With a concept of a target customer in mind, companies can adjust their offering to best meet their needs. For communications to be effective, this requires an understanding of the media that the consumer is exposed to.
It doesn’t take much scrutiny to see where this approach my fall down. It relies on arbitrary categories being reliable predictors of behaviour. This has further broken down with a rise in individualism in certain cultures. The relationships are even less useful when marketing to global audiences, and media and audience fragmentation has confounded the delivery of messages to target audiences.
Meanwhile, researchers and marketers have turned to new approaches to better understand consumers, such as generational and cultural influences, including membership of subcultures.

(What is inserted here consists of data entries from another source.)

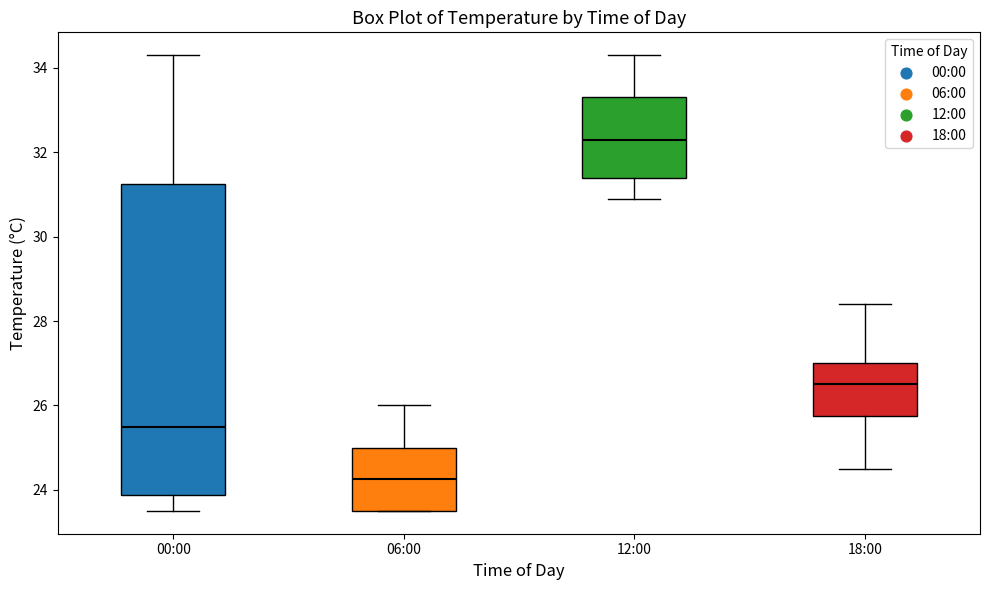

Reading left to right, transcribe this box plot: for each box, give where its median line is, the range the box spans, and where its two whiskers end, as read against the y-axis. The values are not printed on the chart, so give them approximately, as read against the axis.

00:00: median 25.6, box 23.8 to 31.2, whiskers 23.6 to 34.4
06:00: median 24.2, box 23.6 to 25.0, whiskers 23.6 to 26.0
12:00: median 32.4, box 31.4 to 33.4, whiskers 31.0 to 34.4
18:00: median 26.6, box 25.8 to 27.0, whiskers 24.6 to 28.4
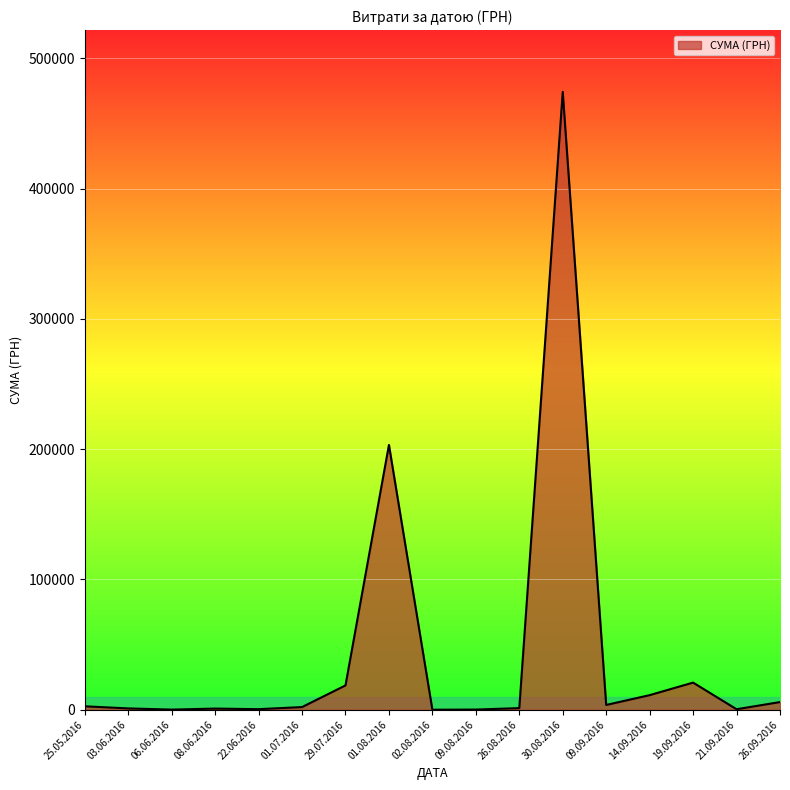

The value at 30.08.2016 is 474245.3. True or false?

True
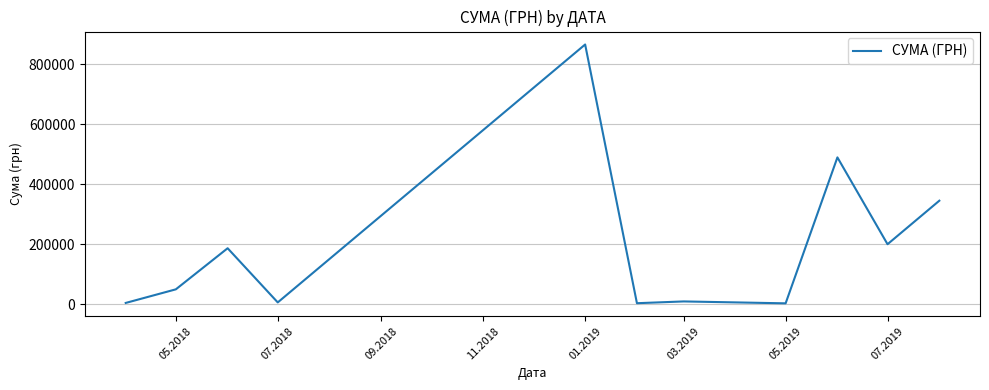

What is the greatest value displayed?

864988.1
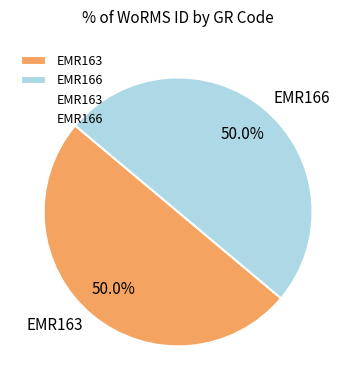

How many segments does this pie chart have?

2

Subcultures of Consumption
Born out of the search for new and better ways to understand consumer behaviour, the term ‘Subcultures of Consumption’ was coined by J. W. Schouten in 1995 to describe subcultures that are best defined and understood by what they purchase and how, rather than other traditional segmentation variables.
In Schouten’s words: “Recognising that consumption activities, product categories, or even brands may serve as the basis for interaction and social cohesion, the concept of the subculture of consumption solves many problems inherent in the use of ascribed social categories as devices for understanding consumer behaviour.”
Examples that have been identified and studied include gamers, hipsters and even Harley-Davidson motorcycle owners.
What are the implications for PR and communications?
It’s about understanding the customer. Take, for instance, purveyors of microwavable burgers of debatable quality, Rustlers, who devised their ‘GameSafe’ campaign, encouraging UK gamers to take regular breaks, based on the knowledge that high-calorie food was treated purely as fuel for marathon gaming sessions that could last 24 hours, with reports of fatalities resulting from exhaustion.
Academic research into Subcultures of Consumption often involves ethnographic studies, where a researcher immerses his or herself within the culture that they are studying for days, weeks, months or years. These typically give rise to typologies of consumption behaviour.
In the ‘real world’, companies that have been operating in markets for years frequently understand their customers better than anyone else. The concept of Subcultures of Consumption simply provides another lens through which businesses and brands might better understand a target customer or discover ones they didn’t know they had.